Paying Wages: Can CRA Collect Unpaid Remittances from a Related Company?

Employers are responsible for withholding and remitting source deductions on payments to their employees. This straightforward principle becomes tricky to apply when the employer is a complex corporate structure made up of multiple legal entities. Controversy over which entity is liable to deduct and remit source deductions to the CRA may arise when labour is shared among the group and the employer of record struggles while the others prosper. The CRA might seek to shift employer status to one of the other entities or principal of the group and assess it for the unpaid remittances. The following cases illustrate the factors that determine whether such assessments are legitimate.

NO SHIFTING EMPLOYER STATUS

SITUATION

A Newfoundland employer establishes 3 legal entities to house its separate business activities: logging, precision machining and metal working. Initially, the logging company is the employer of record for all employees. When logging company employees cross over and work for one of the other 2 entities, the logging company charges the other entity with the labour cost for the work. In 2002, the logging company runs into financial difficulty and is in arrears in CRA source deduction remittances. As a result, all crossover employees are transferred to the machining or metal working entity and the logging company retains employer status over only the employees who work solely in logging. The logging company still uses the crossover employees but now the billing arrangement is reversed and the logging company is charged by the other entity for the crossover employee’s labour. The CRA treats the machining and metal working companies as the employer and assesses them for the arrears on source deductions for payments to employees prior to 2002. The companies appeal.

DECISION

The Tax Court allows the appeals and squashes the assessments.

EXPLANATION

The CRA Collections Division had conducted a payroll audit of the 3 companies to determine which was responsible for the source deduction arrears from before 2002. But, the court noted, the CRA employees who did the audits didn’t actually look at the employment agreements but relied almost entirely on a short verbal description of each employee’s job duties. As a result, the Tax Court concluded that the payroll audits produced no evidence that the employment arrangements were not as the logging company had reported them before 2002 and how all 3 of the other companies described them after that date. So it found no basis for ruling that the machining and metal working companies were the employers responsible for source deductions on crossover employees prior to 2002.
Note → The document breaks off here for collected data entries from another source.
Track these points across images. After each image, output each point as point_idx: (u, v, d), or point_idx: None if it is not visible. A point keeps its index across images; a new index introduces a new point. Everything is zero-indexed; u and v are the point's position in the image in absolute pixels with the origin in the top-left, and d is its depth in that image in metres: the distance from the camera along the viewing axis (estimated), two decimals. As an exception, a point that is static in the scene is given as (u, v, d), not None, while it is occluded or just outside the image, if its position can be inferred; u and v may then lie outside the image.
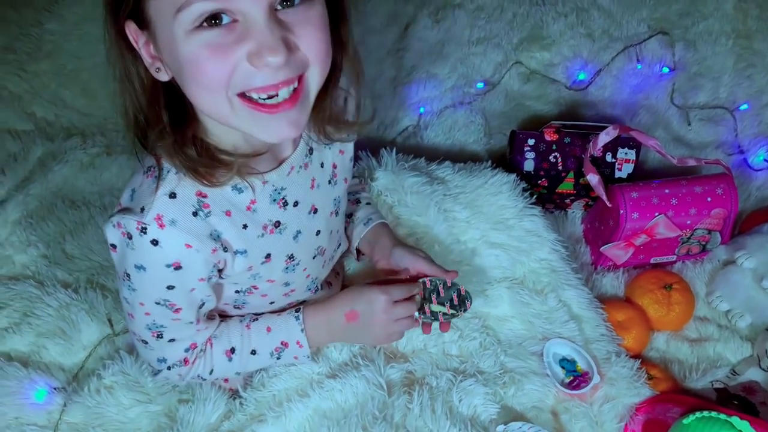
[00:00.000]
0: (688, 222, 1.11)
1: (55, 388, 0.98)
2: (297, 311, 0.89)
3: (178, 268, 0.73)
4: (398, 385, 0.94)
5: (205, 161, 0.70)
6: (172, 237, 0.70)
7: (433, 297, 0.91)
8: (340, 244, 0.94)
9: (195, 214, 0.72)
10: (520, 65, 1.42)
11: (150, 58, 0.66)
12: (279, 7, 0.62)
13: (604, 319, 1.06)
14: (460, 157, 1.28)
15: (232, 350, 0.88)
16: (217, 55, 0.61)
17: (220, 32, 0.60)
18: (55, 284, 1.08)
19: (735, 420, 0.86)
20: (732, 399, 1.02)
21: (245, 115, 0.65)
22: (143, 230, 0.70)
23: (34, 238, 1.16)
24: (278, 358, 0.90)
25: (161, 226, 0.70)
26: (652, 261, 1.18)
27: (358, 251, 1.00)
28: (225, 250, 0.75)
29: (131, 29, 0.65)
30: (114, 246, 0.74)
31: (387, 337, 0.91)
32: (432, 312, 0.91)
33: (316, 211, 0.83)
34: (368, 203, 1.03)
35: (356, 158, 1.12)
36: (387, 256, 0.94)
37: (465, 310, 0.91)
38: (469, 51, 1.44)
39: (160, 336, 0.81)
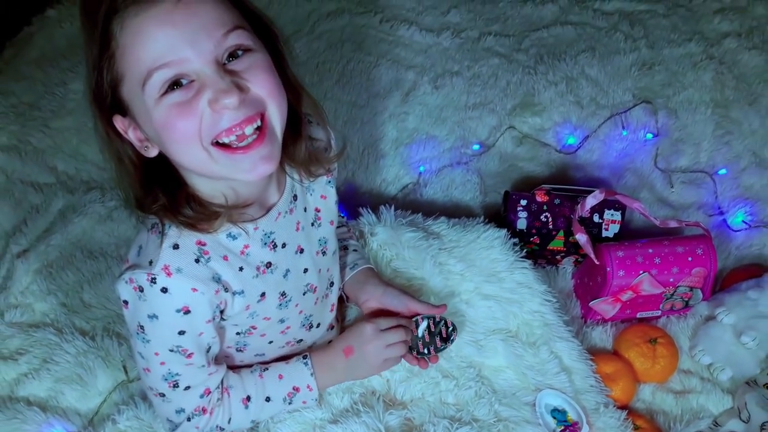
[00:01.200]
0: (671, 280, 1.18)
1: (71, 432, 1.03)
2: (305, 358, 0.96)
3: (187, 312, 0.80)
4: (397, 431, 0.99)
5: (200, 216, 0.78)
6: (180, 283, 0.78)
7: (426, 334, 1.00)
8: (333, 283, 1.00)
9: (197, 260, 0.79)
10: (514, 129, 1.50)
11: (138, 141, 0.75)
12: (225, 62, 0.71)
13: (593, 371, 1.10)
14: (457, 214, 1.34)
15: (248, 398, 0.93)
16: (183, 110, 0.70)
17: (182, 92, 0.70)
18: (73, 332, 1.13)
19: (714, 469, 0.91)
20: (714, 449, 1.07)
21: (224, 161, 0.73)
22: (153, 280, 0.77)
23: (53, 287, 1.20)
24: (290, 403, 0.95)
25: (169, 274, 0.77)
26: (638, 316, 1.23)
27: (346, 295, 1.07)
28: (226, 290, 0.82)
29: (119, 122, 0.74)
30: (126, 302, 0.81)
31: (382, 364, 0.97)
32: (426, 348, 1.00)
33: (302, 251, 0.90)
34: (355, 250, 1.09)
35: (357, 214, 1.19)
36: (378, 297, 1.01)
37: (452, 341, 1.01)
38: (465, 115, 1.52)
39: (176, 385, 0.86)
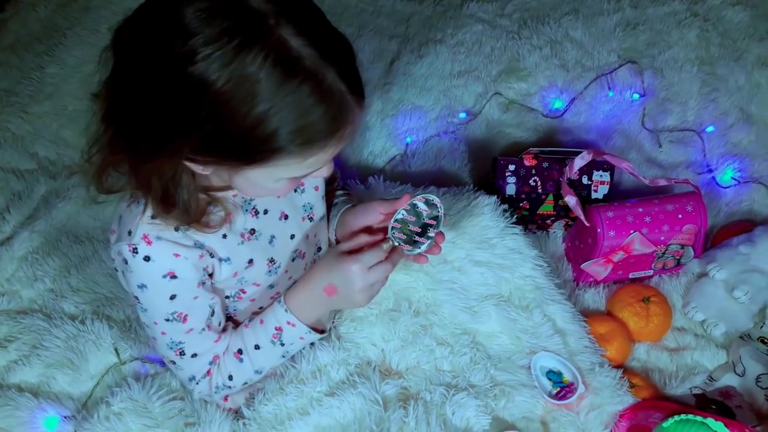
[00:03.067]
0: (662, 238, 1.17)
1: (65, 417, 1.02)
2: (279, 298, 0.93)
3: (173, 277, 0.80)
4: (394, 401, 0.99)
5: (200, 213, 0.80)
6: (161, 250, 0.79)
7: (411, 227, 0.90)
8: (320, 248, 1.00)
9: (176, 229, 0.80)
10: (499, 96, 1.49)
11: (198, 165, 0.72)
12: None
13: (587, 332, 1.11)
14: (446, 183, 1.33)
15: (240, 351, 0.93)
16: (293, 184, 0.79)
17: None
18: (62, 317, 1.12)
19: (710, 421, 0.92)
20: (710, 404, 1.07)
21: None
22: (135, 251, 0.78)
23: (40, 273, 1.19)
24: (283, 344, 0.93)
25: (149, 243, 0.78)
26: (630, 276, 1.24)
27: (338, 241, 1.02)
28: (211, 256, 0.83)
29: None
30: (123, 273, 0.82)
31: (367, 300, 0.90)
32: (425, 236, 0.89)
33: (287, 217, 0.91)
34: (346, 202, 1.04)
35: (345, 187, 1.18)
36: (351, 220, 0.95)
37: (440, 208, 0.90)
38: (451, 83, 1.50)
39: (182, 353, 0.88)
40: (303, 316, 0.92)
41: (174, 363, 0.90)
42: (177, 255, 0.79)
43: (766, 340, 1.13)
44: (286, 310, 0.91)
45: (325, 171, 0.77)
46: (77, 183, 1.34)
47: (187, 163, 0.72)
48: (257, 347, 0.93)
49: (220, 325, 0.90)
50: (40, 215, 1.28)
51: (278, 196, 0.87)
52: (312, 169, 0.74)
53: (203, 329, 0.87)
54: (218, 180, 0.79)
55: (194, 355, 0.89)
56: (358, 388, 0.98)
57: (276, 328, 0.93)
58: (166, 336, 0.86)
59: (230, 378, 0.93)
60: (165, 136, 0.68)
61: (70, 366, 1.07)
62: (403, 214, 0.90)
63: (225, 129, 0.66)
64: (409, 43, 1.56)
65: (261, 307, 0.95)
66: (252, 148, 0.68)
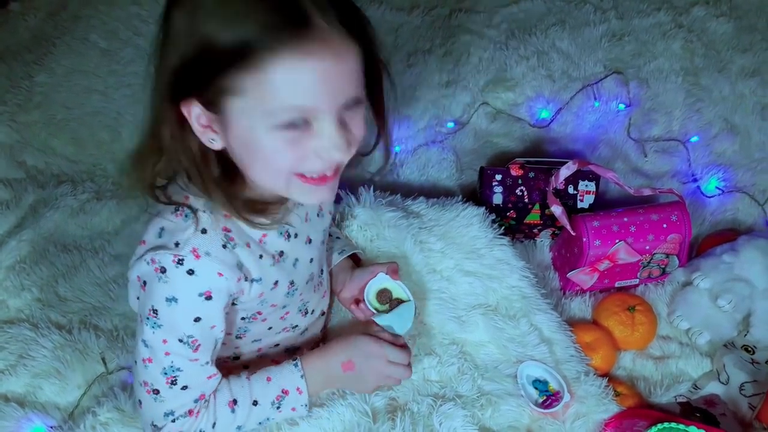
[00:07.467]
0: (647, 247, 1.19)
1: (51, 427, 1.01)
2: (294, 360, 0.92)
3: (208, 297, 0.79)
4: (382, 412, 0.98)
5: (257, 210, 0.80)
6: (207, 266, 0.78)
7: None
8: (323, 270, 1.01)
9: (224, 246, 0.79)
10: (487, 105, 1.50)
11: (201, 128, 0.73)
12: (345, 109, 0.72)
13: (573, 341, 1.11)
14: (434, 193, 1.35)
15: (234, 401, 0.89)
16: (294, 148, 0.71)
17: (299, 132, 0.71)
18: (49, 326, 1.12)
19: (694, 429, 0.93)
20: (694, 412, 1.08)
21: (297, 188, 0.76)
22: (180, 262, 0.77)
23: (27, 282, 1.19)
24: (278, 408, 0.91)
25: (197, 257, 0.77)
26: (616, 285, 1.25)
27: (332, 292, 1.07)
28: (246, 278, 0.82)
29: (188, 107, 0.71)
30: (144, 283, 0.80)
31: (375, 387, 0.97)
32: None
33: (310, 241, 0.91)
34: (338, 237, 1.10)
35: (337, 198, 1.19)
36: (348, 284, 1.02)
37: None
38: (439, 93, 1.51)
39: (173, 382, 0.83)
40: (311, 387, 0.92)
41: (157, 392, 0.83)
42: (221, 274, 0.78)
43: (749, 349, 1.14)
44: (301, 376, 0.91)
45: (336, 143, 0.71)
46: (65, 192, 1.34)
47: (198, 128, 0.72)
48: (255, 403, 0.89)
49: (214, 360, 0.87)
50: (27, 224, 1.27)
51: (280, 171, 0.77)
52: (316, 139, 0.71)
53: (207, 362, 0.84)
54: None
55: (184, 388, 0.83)
56: (347, 399, 0.98)
57: (283, 391, 0.91)
58: (168, 358, 0.81)
59: (213, 426, 0.87)
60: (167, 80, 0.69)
61: (57, 376, 1.06)
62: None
63: (202, 47, 0.67)
64: (397, 53, 1.57)
65: (270, 327, 0.94)
66: (227, 54, 0.67)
Central Springs Ltd. v. Canada, [2010] TCC 543 (CanLII)

 

OK TO SHIFT EMPLOYER STATUS

SITUATION

A man and his wife create a group of high tech corporations made up of 5 related entities. Technology Equity Corporation (TEC) is the parent and sole shareholder of the other 4, each of which carries out separate business activities. One of these 4 other companies, LAN Technologies Inc. (LAN), is designated as the employer for the group. LAN charges the others  for the use of any of its employees. Up to 1986, payroll is made out of a LAN bank account. But in 1987, the group’s bank insists that all cheques be issued in the name of and from the account of the holding company, TEC. In 1988, TEC a payroll audit is conducted and TEC is assessed $82,500 in source deductions. TEC is unable to pay. So CRA assesses the founder in his role as director of the company. The founder appeals.

DECISION

The Tax Court denies the appeal and upholds the assessment against the founder.

EXPLANATION

Despite the founder’s intentions, the Tax Court found that from 1987, payroll cheques had been issued to group employees by TEC, rather than LAN. Although LAN may have been the employer of record, it was TEC that had, in fact, paid their wages. Since the requirement to deduct at source is imposed on the person who actually pays employees their wages, CRA was right to assess TEC for the unpaid source deductions. And as an inside director, the group founder couldn’t escape the liability for TEC’s failure to remit the source deductions owing to the CRA.